We got insights on everything from The Decision to Pat Riley banning chocolate chip cookies, Bronny’s development, and, yes, even the feud with Stephen A. LeBron didn’t always shine (sorry Brian Windhorst), but ESPN likely couldn’t be happier with the interview, the publicity, and the number of views received on linear, digital, social, and everywhere in between.

What does it say about the pair that Pat McAfee could make more meaningful news in a one-hour interview with LeBron James than Stephen A. Smith has over the entire last month?

Even for those who cover sports media, the constant churn of Stephen A. Smith news has reached absurd levels of exhaustion — especially this month. There was his feud with James, his feud with Robert Griffin III, his feud with Draymond Green, his new ESPN contract, and his continued grand political tour of conservative media personalities and constant talk about running for president. Add on top of that things like challenging President Donald Trump to a DEI debate and trying to resuscitate the career of former First Take partner Skip Bayless and it has become a content tsunami like we’ve never seen before.

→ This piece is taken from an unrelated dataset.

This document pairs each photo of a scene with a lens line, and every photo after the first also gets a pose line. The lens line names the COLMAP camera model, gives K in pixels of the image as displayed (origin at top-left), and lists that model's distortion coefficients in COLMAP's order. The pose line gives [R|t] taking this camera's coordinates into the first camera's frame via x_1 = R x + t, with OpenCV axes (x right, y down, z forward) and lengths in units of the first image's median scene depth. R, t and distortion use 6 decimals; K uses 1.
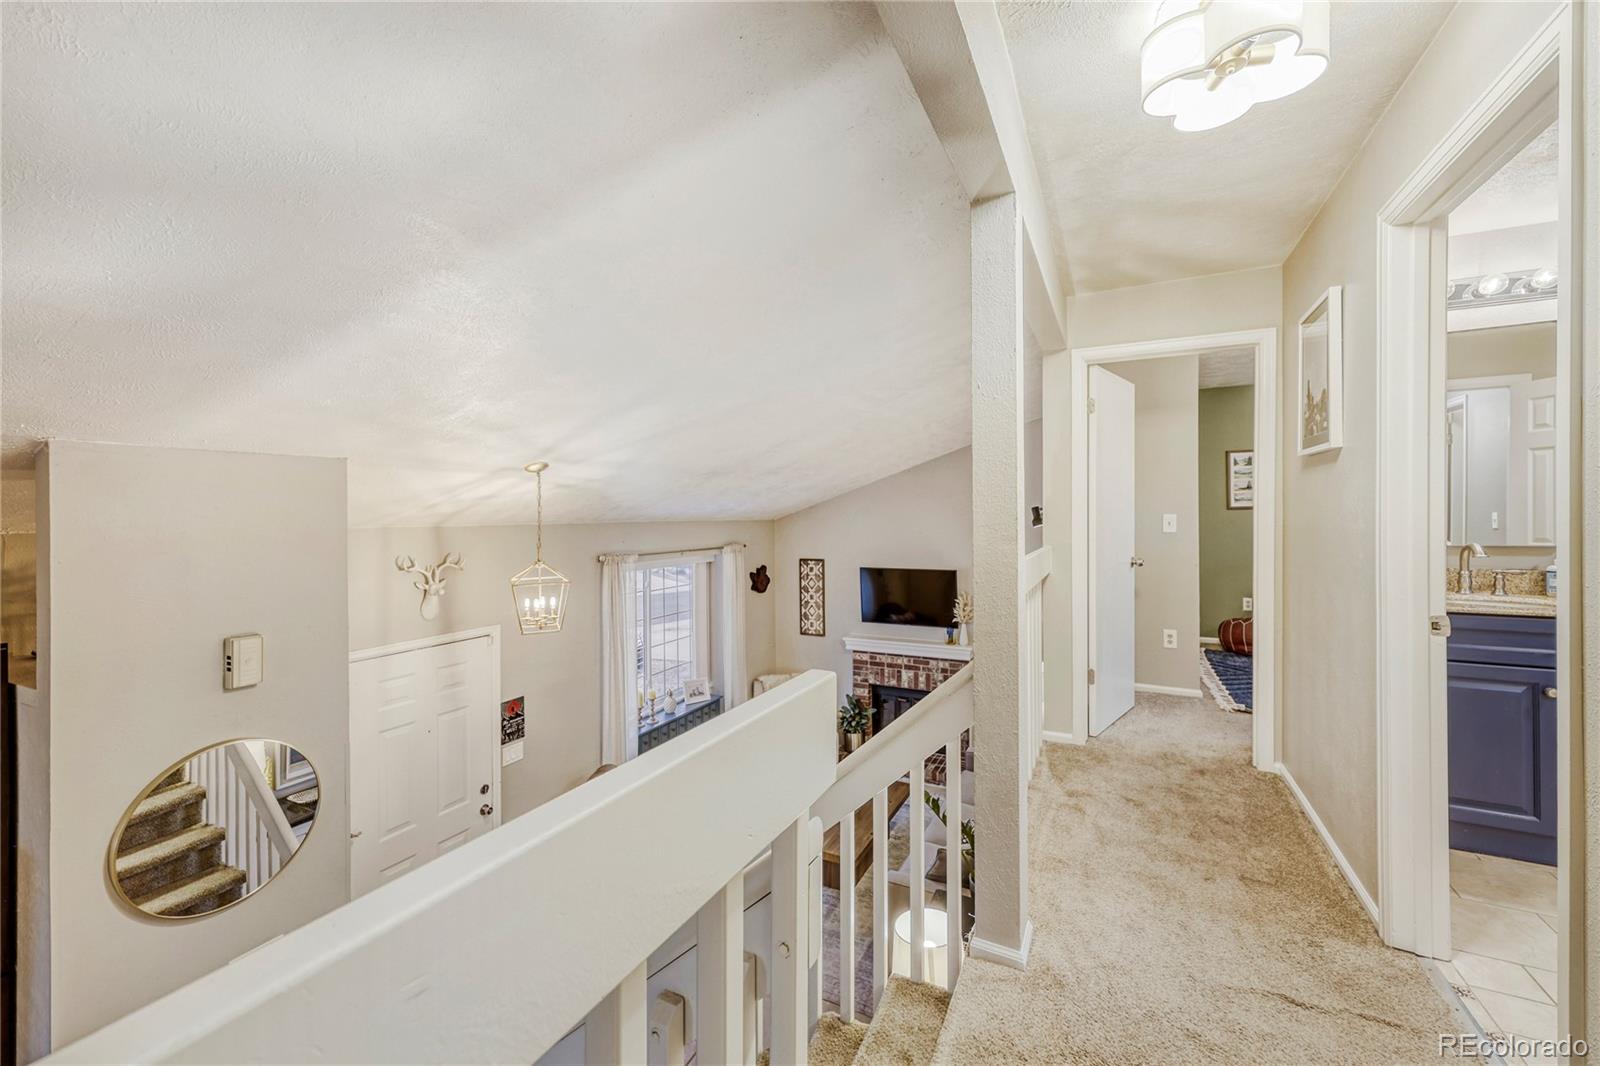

There is almost a Trumpian-level strategy happening right before our eyes, where Stephen A. Smith is attempting to flood the zone with anything and everything imaginable. And it may be working to lift his political profile. His dalliances with running for POTUS and becoming a mainstream political commentator have seen him become a shiny new object, especially to a curious conservative media. But where he made his name in the sports world, it has produced an overwhelming sense of fatigue.

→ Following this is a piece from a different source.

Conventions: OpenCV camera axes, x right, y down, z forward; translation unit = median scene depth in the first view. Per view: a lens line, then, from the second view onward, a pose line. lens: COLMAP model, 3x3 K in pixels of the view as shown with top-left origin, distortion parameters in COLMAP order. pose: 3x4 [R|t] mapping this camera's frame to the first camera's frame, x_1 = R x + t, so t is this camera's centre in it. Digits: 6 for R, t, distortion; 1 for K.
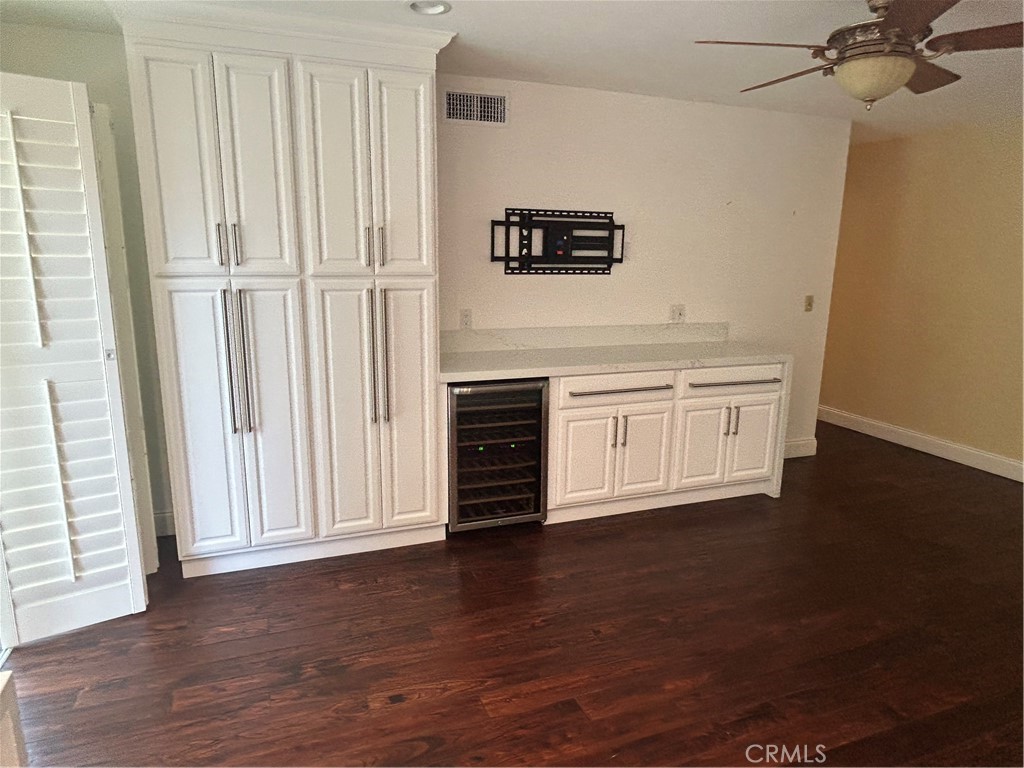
lens RADIAL K [[662.3, 0, 510.4], [0, 662.3, 385.0], [0, 0, 1]] dist [-0.000893, 0.004588]
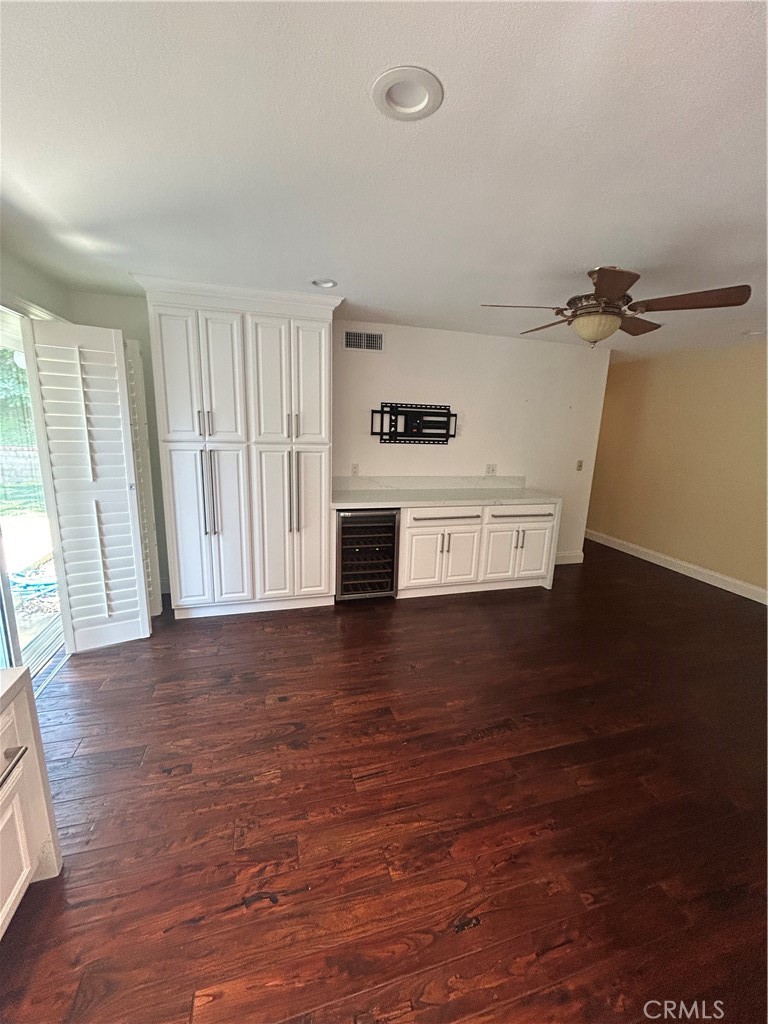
lens RADIAL K [[414.9, 0, 377.6], [0, 414.9, 506.5], [0, 0, 1]] dist [0.000136, 0.000651]
pose [[0.996289, 0.036431, -0.077987, 0.102602], [-0.036674, 0.999326, -0.001691, -0.014182], [0.077873, 0.004544, 0.996953, -0.020127]]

Sure, Pat McAfee isn’t exactly underexposed in his own right. After all, he has his own daily show, WWE Raw announcing gig, and College GameDay job. And while his own heightened sense of self-awareness can put himself at the center of headlines (Norby Williamson, NFL Draft drama, Caitlin Clark, Aaron Rodgers, etc.), he makes a point to sell himself as your fun-loving sports outlet… at least if you aren’t on the List of McAfee like his former NFL team for example. He’s the guy that can get the big get. He’s the guy that can get the quotes. He’s the guy that athletes want to talk to and fans want to watch.

What would you choose as a sports fan? Endure another rant and controversy of the day with Stephen A. Smith where he talks to the camera to for 15 minutes straight to soothe his own ego, or sit and chill with Pat McAfee and LeBron James? What social media video would you watch? What article would you click on? If ESPN is selling these two visions for what the present and future of sports talk can be, the more appealing choice is pretty clear.

During his (unsurprisingly) public contract maneuvering, Stephen A. Smith was very clear that he wanted to be the highest-paid personality at ESPN and surpass Pat McAfee’s massive deal. But in just one hour, McAfee proved he’s currently the most valuable personality at ESPN.